1) Deterioration in Economic Data
It is only a matter of time before the sharp appreciation in the currency begins to weigh heavily on the domestic economy. The first signs of strain will be seen in Canada’s trade data, as cheaper imports and more expensive exports should take their toll on the country’s heretofore impressive trade surplus, in particular with the US. The decline in manufacturing shipments will intensify as US consumers shy away from buying ‘more expensive’ Canadian products and Canadian consumers themselves travel south of the border for cheaper American cars and other large durable goods. Employment will soften as Canadian companies lay off people because the company is unable to compete or because of reduced order intakes owing to a US slowdown. Corporate profits will tumble as companies that export their products and services see their revenues plummet because of the poor exchange rate. GDP numbers will decline as an export-dependent economy struggles with productivity and competition. Once disappointing data begins to regularly hit the newswires, speculators and investors alike will ditch the currency and the loonie will gradually depreciate. However, because of the significant time lag between the here and now and when economic reports become available, the drip feed may be too slow to prevent a sharp economic slowdown.
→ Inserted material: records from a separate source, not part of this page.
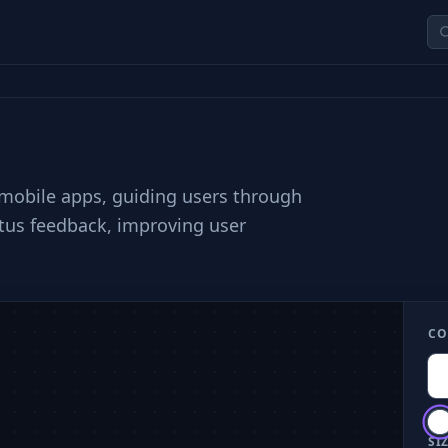
n
 mobile apps, guiding users through
atus feedback, improving user
CO
SIZ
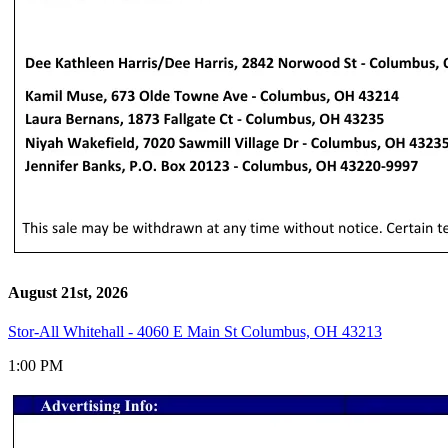
August 21st, 2026
Stor-All Whitehall - 4060 E Main St Columbus, OH 43213
1:00 PM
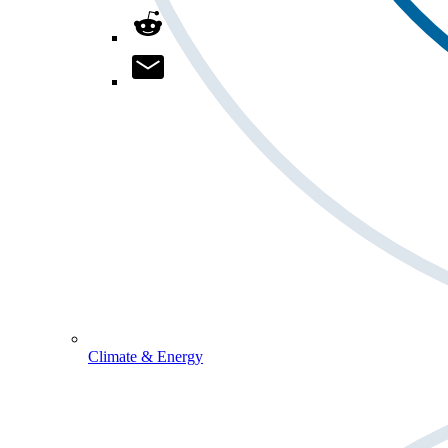
Climate & Energy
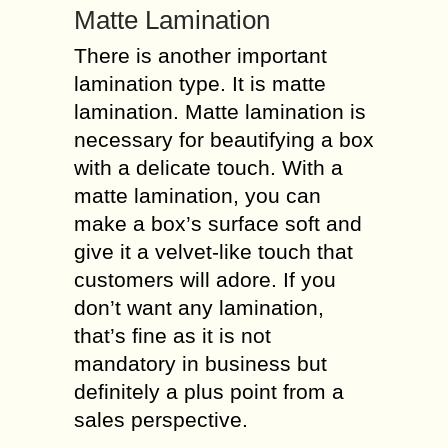
Matte Lamination
There is another important
lamination type. It is matte
lamination. Matte lamination is
necessary for beautifying a box
with a delicate touch. With a
matte lamination, you can
make a box’s surface soft and
give it a velvet-like touch that
customers will adore. If you
don’t want any lamination,
that’s fine as it is not
mandatory in business but
definitely a plus point from a
sales perspective.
2) Bank of Canada intervention
If the Bank of Canada is seriously concerned today about the outlook of a 96 US cent economy over the next year, then they could cut interest rates which would lead to sell-off and result in a significant depreciation in the loonie. The Bank of Canada do not have sufficient foreign exchange funds to influence the loonie’s value through direct market intervention and in any event such an exercise would prove futile, as demonstrated by the failed intervention we witnessed this summer from the Reserve Bank of New Zealand. The Bank of Canada should at the very least up their concerned rhetoric in public, to signal a determination to face down currency speculators, who we can argue are responsible for more than half of the currency’s appreciation in 2007.
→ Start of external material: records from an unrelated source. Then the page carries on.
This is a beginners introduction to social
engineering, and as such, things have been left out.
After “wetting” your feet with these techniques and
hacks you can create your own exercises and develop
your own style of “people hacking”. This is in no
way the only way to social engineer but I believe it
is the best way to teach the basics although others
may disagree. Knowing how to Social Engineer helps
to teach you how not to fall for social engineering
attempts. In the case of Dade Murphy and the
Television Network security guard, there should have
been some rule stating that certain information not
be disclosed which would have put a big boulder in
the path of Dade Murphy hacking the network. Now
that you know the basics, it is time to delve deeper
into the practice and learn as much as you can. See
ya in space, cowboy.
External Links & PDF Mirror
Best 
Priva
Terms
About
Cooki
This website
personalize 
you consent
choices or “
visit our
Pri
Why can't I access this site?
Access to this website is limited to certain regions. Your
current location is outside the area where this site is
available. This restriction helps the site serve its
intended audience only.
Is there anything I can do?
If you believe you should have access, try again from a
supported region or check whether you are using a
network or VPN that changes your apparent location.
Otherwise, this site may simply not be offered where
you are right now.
3) Financial Market Stresses
If we get a prolonged period of deterioration in global financial markets, traders and investors alike will be forced to reassess risk and outlook for the wider global economy. Speculators poured into the loonie this year upon the belief that the Canadian economy could withstand a US slowdown – the theory being Canada is a commodity rich country and a booming world economy demands more commodities and a commodity currency could only go up. When markets finally come to their senses and accept a downgrading of the global economic outlook, then commodity prices should drop, as should appetite for commodity currencies like the loonie. In this situation existing speculators will liquidate their Canadian dollar currency positions and the loonie will depreciate to a more realistic value level. How quickly it happens will depend on the trigger for the liquidation event, but it may not be orderly and the loonie could fall very sharply.

4) US Recession
If the US economy should find itself officially in recession (GDP contracts), then it is highly unlikely that Canada will get off scot-free because the ‘guilt by association’ syndrome is bound to stick. The loonie will come under persistent pressure, not just because our speculator friends run for the exits, but also because a recession scenario will create a new wave of Canadian dollar selling by funds and investors, who see the loonie in a completely different light.
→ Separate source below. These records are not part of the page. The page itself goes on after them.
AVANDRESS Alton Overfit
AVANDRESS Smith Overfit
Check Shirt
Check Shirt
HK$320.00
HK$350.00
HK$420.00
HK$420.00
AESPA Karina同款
It could be 6 months before I delve into such detail on this subject again and if I am to make a forecast now I guess my view is that the US dollar will very soon bottom out against the loonie and by April 2008 the greenback will have risen to be trading in a range of 1.07 to 1.11 once again. I also believe economic performance will suffer in Canada over the next half year with productivity failing to keep pace with the rising competitive challenge of a grossly inflated currency and the Bank of Canada will be forced to move, to cut interest rates by at least 50 basis points within the next 6 months.

Ted B'Struck - October 25, 2007


Pierre said...

I agree with the view taken. Cut rates now!